Big Data modification stardegies


Disclaimer - this question is not work nor academy related, it is merely to understand ideas and approaches regarding big data.

Suggest that I have a database with 10Bil of records about flights all around the worlds. 10% to 20% are being updated every minute - the update could be either a change of departure/arrival or any other relevant parameter of the flight.

All the data from the DB is being updated to a cache in another machine , (let's call it : "The Cache Machine").

Thousands of clients request data from the cache machine.

My questions are as follows:

1.How can I avoid stale data at the cache machine, if the db has an updated data every minute?

2.What would be the most efficient way for the clients to call the cache machine? Is the fact that the cache machine holds a substantial amount of data and multiple clients will access the machine simultaneity, will require an asynchronous approach?

3.Should I use an RDBMS for my DB? if the data is being held in such a DB, queries from different tables could take a long time.

Attempting to answer these questions myself , I'd say that :

1.

a.I can clear the cache machine every one minute and then retrieve all the data from the DB. My data will be fresh but such a query could be painfully slow.

OR

b.I can check the state of every item at the cache periodically ,however it could choke my DB.

2.I can have a queue base requests so the clients won't interfere each-other.

3.RDBMS wouldn't be a good option for this amount of data. A Key/Value DB could work for this kind of data.
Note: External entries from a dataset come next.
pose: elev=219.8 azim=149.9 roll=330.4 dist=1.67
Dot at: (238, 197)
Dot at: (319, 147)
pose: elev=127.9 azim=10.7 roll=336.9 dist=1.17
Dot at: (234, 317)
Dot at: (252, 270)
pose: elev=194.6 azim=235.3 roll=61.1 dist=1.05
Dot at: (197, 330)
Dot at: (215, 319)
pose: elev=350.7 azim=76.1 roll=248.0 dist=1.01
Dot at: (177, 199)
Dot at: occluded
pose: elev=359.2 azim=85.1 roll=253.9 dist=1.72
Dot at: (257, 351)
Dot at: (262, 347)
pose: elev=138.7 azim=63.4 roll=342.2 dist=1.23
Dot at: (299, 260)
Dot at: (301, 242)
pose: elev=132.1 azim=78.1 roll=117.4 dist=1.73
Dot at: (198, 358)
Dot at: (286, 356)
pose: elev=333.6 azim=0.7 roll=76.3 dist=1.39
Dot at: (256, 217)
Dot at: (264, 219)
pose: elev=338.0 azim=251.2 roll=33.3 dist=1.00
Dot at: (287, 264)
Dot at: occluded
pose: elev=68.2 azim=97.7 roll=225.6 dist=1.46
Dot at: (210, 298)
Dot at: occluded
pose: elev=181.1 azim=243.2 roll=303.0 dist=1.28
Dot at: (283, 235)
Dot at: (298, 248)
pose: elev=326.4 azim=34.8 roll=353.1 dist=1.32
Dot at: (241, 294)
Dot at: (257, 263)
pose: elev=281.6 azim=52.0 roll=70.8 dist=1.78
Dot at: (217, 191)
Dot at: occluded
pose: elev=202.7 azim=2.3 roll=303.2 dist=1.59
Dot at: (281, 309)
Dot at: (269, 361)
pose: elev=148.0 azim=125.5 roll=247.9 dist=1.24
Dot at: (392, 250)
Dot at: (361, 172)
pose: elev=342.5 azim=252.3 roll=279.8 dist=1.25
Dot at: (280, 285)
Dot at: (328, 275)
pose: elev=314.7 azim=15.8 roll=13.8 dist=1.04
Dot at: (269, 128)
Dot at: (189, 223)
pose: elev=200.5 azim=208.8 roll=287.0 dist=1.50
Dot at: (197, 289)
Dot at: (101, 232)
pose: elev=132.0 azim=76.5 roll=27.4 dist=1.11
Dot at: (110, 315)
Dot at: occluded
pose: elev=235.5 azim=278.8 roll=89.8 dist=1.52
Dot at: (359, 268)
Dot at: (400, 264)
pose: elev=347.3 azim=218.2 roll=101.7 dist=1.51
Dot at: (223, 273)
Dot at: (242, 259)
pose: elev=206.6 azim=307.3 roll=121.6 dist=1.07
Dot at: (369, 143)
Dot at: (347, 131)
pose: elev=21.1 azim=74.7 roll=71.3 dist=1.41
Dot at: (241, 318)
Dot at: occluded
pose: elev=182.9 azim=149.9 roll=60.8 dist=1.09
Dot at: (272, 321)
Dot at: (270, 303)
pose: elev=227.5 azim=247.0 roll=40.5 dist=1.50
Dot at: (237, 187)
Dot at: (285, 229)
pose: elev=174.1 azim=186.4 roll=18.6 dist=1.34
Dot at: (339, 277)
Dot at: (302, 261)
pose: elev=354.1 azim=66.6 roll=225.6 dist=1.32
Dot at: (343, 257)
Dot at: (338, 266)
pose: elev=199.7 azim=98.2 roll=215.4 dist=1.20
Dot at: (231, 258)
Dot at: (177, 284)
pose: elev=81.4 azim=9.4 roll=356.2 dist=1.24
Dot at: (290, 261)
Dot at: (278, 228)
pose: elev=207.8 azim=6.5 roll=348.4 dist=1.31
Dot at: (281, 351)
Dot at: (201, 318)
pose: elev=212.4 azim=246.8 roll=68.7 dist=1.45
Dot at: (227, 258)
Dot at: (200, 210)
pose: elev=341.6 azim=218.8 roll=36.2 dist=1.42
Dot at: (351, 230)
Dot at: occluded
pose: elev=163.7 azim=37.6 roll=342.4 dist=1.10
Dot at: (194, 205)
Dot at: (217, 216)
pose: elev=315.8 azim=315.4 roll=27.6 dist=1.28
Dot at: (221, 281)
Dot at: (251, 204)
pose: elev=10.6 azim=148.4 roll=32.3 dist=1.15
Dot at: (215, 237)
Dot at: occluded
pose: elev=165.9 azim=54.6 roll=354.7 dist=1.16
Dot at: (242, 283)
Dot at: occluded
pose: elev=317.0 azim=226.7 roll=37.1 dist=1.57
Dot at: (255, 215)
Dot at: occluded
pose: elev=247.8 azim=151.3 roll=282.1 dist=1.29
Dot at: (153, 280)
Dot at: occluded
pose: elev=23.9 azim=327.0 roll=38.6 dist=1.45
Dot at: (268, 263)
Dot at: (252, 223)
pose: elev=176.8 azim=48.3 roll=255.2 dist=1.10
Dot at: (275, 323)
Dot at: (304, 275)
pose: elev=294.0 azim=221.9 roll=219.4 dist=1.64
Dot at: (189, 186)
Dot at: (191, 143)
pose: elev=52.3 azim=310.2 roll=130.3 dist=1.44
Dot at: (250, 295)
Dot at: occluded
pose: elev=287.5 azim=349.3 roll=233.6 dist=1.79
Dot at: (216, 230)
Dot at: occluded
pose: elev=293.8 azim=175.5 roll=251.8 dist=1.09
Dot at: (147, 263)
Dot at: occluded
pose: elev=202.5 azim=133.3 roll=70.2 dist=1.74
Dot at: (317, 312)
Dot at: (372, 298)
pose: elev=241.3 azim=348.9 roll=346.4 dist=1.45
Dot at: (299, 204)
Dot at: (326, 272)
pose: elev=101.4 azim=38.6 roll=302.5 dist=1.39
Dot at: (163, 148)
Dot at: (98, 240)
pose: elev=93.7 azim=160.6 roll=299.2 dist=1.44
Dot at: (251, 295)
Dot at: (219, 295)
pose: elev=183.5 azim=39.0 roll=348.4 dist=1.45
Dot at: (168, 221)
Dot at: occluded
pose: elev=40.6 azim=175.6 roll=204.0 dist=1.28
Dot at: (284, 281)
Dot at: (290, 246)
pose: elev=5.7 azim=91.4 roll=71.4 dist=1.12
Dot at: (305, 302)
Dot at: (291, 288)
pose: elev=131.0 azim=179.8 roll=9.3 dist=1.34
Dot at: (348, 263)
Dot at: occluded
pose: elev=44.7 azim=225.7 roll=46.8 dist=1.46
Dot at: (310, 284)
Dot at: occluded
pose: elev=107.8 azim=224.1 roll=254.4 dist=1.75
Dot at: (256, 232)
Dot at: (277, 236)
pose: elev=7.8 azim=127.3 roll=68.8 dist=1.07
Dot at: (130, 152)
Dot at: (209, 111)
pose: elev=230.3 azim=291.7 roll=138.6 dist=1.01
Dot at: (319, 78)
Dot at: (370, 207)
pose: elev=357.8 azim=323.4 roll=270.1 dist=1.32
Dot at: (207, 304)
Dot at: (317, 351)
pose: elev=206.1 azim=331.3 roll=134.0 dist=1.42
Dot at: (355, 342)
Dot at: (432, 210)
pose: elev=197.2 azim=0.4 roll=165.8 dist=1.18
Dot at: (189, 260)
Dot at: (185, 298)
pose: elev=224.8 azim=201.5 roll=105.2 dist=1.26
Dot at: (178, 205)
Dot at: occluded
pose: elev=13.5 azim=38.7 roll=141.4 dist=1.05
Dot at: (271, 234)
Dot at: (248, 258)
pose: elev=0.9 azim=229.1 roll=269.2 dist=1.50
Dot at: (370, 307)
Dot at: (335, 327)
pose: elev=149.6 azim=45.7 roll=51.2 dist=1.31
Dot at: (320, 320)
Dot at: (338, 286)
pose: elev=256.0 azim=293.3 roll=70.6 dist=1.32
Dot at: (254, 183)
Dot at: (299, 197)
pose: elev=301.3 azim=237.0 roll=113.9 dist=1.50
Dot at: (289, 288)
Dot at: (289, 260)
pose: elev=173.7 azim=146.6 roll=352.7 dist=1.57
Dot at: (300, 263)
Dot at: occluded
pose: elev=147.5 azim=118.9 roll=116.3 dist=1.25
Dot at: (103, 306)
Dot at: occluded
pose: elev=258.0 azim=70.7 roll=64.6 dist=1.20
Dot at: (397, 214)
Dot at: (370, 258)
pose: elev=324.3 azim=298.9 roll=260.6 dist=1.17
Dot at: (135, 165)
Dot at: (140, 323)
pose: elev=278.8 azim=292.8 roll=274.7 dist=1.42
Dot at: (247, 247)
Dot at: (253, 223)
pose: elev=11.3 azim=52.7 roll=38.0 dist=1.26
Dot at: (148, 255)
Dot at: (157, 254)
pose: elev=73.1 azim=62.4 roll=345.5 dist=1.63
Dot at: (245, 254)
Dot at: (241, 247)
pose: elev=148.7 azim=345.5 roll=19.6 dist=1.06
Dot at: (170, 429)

I'm unsure how should I answers these questions, and would appreciate any good points or explanation of how to deal with such a scenario.


Solution

  • your problem-statements are very short. I'm trying to clarify with some simplistic assumptions (please correct my assumptions if wrong and then I can tweak the answers accordingly):

    1. Cache Update:
      • assuming you don't need to keep a copy of data in cache, but only the latest accessed datasets so that any repeated access is faster (thereby improving average access latency). The query can first search the cache and, if not found, search the DB.
      • assuming you need a push from the DB, you can have buckets with time-stamps of data push. Search query can start searching from the latest time bucket. if not found, go to the previous time-bucket. Use a bloom filter to check if the entry doesn't exist in a bucket.
      • you might have to run a background job to consolidate/ compact buckets, indexes, remove the older entries of multi-timeline entries
    2. Cache access:
      • batch-mode: go for queue. let the queries come in a queue and the resultset can also be in another queue for the client to retrieve.
      • online-mode: assuming read-only access, you can use memcached/ radis for distributed, high-performance caching (and obviously the purpose of caching is to enable low-latency queries). You can plug in a app/web server in front.
    3. DB choice:
      • assuming your cache is the access point for queries, you don't need a high-performing db. Since the data is huge, I'd think a distributed caching is needed and also a distributed db. Postgres, Hive/ HBase, MongoDB etc distributed DBs will be good.
      • you can't yet say whether RDBMS can be good or not since we don't know the type of data and the access requirement. Assuming access is through cache using a key (maybe composite key), a key-value based storage (such as HBase) is good.

    Most probably this is not enough, but if you add more details I can modify accordingly.